- [DO THIS]:
Reproduce every line of the records below word for word, with no changes.

Records from a dataset:
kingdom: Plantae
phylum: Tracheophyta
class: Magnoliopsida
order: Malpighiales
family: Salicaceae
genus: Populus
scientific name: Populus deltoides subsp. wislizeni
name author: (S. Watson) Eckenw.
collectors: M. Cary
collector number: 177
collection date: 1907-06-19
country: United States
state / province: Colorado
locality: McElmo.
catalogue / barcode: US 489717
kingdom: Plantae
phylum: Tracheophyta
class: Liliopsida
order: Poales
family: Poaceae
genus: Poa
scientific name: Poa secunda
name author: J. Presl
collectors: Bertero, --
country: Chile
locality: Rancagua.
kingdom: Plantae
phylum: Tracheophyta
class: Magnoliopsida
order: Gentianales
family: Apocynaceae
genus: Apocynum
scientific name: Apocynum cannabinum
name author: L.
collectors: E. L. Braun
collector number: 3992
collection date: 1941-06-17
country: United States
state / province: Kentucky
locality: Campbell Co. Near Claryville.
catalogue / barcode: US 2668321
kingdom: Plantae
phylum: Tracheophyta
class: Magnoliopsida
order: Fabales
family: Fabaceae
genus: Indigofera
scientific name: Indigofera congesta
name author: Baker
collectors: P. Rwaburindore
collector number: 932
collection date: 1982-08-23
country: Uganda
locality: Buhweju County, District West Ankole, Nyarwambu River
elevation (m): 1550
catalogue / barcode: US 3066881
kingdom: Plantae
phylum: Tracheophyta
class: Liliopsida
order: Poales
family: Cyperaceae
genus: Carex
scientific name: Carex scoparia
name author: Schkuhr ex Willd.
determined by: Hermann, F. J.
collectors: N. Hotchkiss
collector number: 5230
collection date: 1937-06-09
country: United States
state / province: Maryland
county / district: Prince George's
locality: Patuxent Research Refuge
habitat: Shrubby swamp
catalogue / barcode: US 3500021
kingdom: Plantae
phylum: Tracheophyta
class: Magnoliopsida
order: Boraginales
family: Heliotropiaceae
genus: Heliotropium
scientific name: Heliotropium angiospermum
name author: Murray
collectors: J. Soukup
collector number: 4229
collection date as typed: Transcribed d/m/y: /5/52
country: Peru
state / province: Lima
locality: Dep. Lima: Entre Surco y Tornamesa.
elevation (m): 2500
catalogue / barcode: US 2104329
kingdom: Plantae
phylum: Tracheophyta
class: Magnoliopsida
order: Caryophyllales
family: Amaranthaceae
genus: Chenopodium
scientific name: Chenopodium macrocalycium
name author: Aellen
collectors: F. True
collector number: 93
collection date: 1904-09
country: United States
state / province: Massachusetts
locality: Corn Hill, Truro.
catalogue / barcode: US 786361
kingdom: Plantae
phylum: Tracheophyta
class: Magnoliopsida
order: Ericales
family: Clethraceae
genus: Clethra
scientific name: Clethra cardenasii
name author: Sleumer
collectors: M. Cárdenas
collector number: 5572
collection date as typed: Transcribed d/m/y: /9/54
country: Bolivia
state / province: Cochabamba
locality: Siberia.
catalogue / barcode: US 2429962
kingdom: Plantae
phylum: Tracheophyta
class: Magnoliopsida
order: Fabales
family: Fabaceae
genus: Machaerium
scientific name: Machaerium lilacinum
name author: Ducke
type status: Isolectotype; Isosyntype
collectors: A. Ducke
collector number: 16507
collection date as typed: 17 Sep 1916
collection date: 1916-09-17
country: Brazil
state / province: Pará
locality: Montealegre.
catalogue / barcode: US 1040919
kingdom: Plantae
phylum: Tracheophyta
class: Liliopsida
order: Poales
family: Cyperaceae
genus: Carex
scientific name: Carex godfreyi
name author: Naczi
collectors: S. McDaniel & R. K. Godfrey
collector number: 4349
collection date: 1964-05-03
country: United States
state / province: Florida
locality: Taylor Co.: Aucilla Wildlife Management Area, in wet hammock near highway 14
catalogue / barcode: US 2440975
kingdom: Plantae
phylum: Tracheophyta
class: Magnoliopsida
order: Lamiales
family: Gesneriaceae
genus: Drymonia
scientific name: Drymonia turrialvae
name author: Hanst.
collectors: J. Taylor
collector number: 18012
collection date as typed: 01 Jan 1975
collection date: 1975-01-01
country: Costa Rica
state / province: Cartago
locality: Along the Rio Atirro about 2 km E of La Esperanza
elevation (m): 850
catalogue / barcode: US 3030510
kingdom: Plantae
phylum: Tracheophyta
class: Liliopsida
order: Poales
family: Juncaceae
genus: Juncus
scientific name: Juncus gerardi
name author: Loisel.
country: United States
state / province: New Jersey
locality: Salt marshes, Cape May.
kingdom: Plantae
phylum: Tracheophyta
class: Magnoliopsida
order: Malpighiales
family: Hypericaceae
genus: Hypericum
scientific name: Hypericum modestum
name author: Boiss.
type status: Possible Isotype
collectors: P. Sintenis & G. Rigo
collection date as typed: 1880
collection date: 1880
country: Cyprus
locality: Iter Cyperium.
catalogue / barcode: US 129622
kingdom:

- [EXERCISE RESPONSE]:
kingdom: Plantae
phylum: Tracheophyta
class: Magnoliopsida
order: Malpighiales
family: Salicaceae
genus: Populus
scientific name: Populus deltoides subsp. wislizeni
name author: (S. Watson) Eckenw.
collectors: M. Cary
collector number: 177
collection date: 1907-06-19
country: United States
state / province: Colorado
locality: McElmo.
catalogue / barcode: US 489717
kingdom: Plantae
phylum: Tracheophyta
class: Liliopsida
order: Poales
family: Poaceae
genus: Poa
scientific name: Poa secunda
name author: J. Presl
collectors: Bertero, --
country: Chile
locality: Rancagua.
kingdom: Plantae
phylum: Tracheophyta
class: Magnoliopsida
order: Gentianales
family: Apocynaceae
genus: Apocynum
scientific name: Apocynum cannabinum
name author: L.
collectors: E. L. Braun
collector number: 3992
collection date: 1941-06-17
country: United States
state / province: Kentucky
locality: Campbell Co. Near Claryville.
catalogue / barcode: US 2668321
kingdom: Plantae
phylum: Tracheophyta
class: Magnoliopsida
order: Fabales
family: Fabaceae
genus: Indigofera
scientific name: Indigofera congesta
name author: Baker
collectors: P. Rwaburindore
collector number: 932
collection date: 1982-08-23
country: Uganda
locality: Buhweju County, District West Ankole, Nyarwambu River
elevation (m): 1550
catalogue / barcode: US 3066881
kingdom: Plantae
phylum: Tracheophyta
class: Liliopsida
order: Poales
family: Cyperaceae
genus: Carex
scientific name: Carex scoparia
name author: Schkuhr ex Willd.
determined by: Hermann, F. J.
collectors: N. Hotchkiss
collector number: 5230
collection date: 1937-06-09
country: United States
state / province: Maryland
county / district: Prince George's
locality: Patuxent Research Refuge
habitat: Shrubby swamp
catalogue / barcode: US 3500021
kingdom: Plantae
phylum: Tracheophyta
class: Magnoliopsida
order: Boraginales
family: Heliotropiaceae
genus: Heliotropium
scientific name: Heliotropium angiospermum
name author: Murray
collectors: J. Soukup
collector number: 4229
collection date as typed: Transcribed d/m/y: /5/52
country: Peru
state / province: Lima
locality: Dep. Lima: Entre Surco y Tornamesa.
elevation (m): 2500
catalogue / barcode: US 2104329
kingdom: Plantae
phylum: Tracheophyta
class: Magnoliopsida
order: Caryophyllales
family: Amaranthaceae
genus: Chenopodium
scientific name: Chenopodium macrocalycium
name author: Aellen
collectors: F. True
collector number: 93
collection date: 1904-09
country: United States
state / province: Massachusetts
locality: Corn Hill, Truro.
catalogue / barcode: US 786361
kingdom: Plantae
phylum: Tracheophyta
class: Magnoliopsida
order: Ericales
family: Clethraceae
genus: Clethra
scientific name: Clethra cardenasii
name author: Sleumer
collectors: M. Cárdenas
collector number: 5572
collection date as typed: Transcribed d/m/y: /9/54
country: Bolivia
state / province: Cochabamba
locality: Siberia.
catalogue / barcode: US 2429962
kingdom: Plantae
phylum: Tracheophyta
class: Magnoliopsida
order: Fabales
family: Fabaceae
genus: Machaerium
scientific name: Machaerium lilacinum
name author: Ducke
type status: Isolectotype; Isosyntype
collectors: A. Ducke
collector number: 16507
collection date as typed: 17 Sep 1916
collection date: 1916-09-17
country: Brazil
state / province: Pará
locality: Montealegre.
catalogue / barcode: US 1040919
kingdom: Plantae
phylum: Tracheophyta
class: Liliopsida
order: Poales
family: Cyperaceae
genus: Carex
scientific name: Carex godfreyi
name author: Naczi
collectors: S. McDaniel & R. K. Godfrey
collector number: 4349
collection date: 1964-05-03
country: United States
state / province: Florida
locality: Taylor Co.: Aucilla Wildlife Management Area, in wet hammock near highway 14
catalogue / barcode: US 2440975
kingdom: Plantae
phylum: Tracheophyta
class: Magnoliopsida
order: Lamiales
family: Gesneriaceae
genus: Drymonia
scientific name: Drymonia turrialvae
name author: Hanst.
collectors: J. Taylor
collector number: 18012
collection date as typed: 01 Jan 1975
collection date: 1975-01-01
country: Costa Rica
state / province: Cartago
locality: Along the Rio Atirro about 2 km E of La Esperanza
elevation (m): 850
catalogue / barcode: US 3030510
kingdom: Plantae
phylum: Tracheophyta
class: Liliopsida
order: Poales
family: Juncaceae
genus: Juncus
scientific name: Juncus gerardi
name author: Loisel.
country: United States
state / province: New Jersey
locality: Salt marshes, Cape May.
kingdom: Plantae
phylum: Tracheophyta
class: Magnoliopsida
order: Malpighiales
family: Hypericaceae
genus: Hypericum
scientific name: Hypericum modestum
name author: Boiss.
type status: Possible Isotype
collectors: P. Sintenis & G. Rigo
collection date as typed: 1880
collection date: 1880
country: Cyprus
locality: Iter Cyperium.
catalogue / barcode: US 129622
kingdom:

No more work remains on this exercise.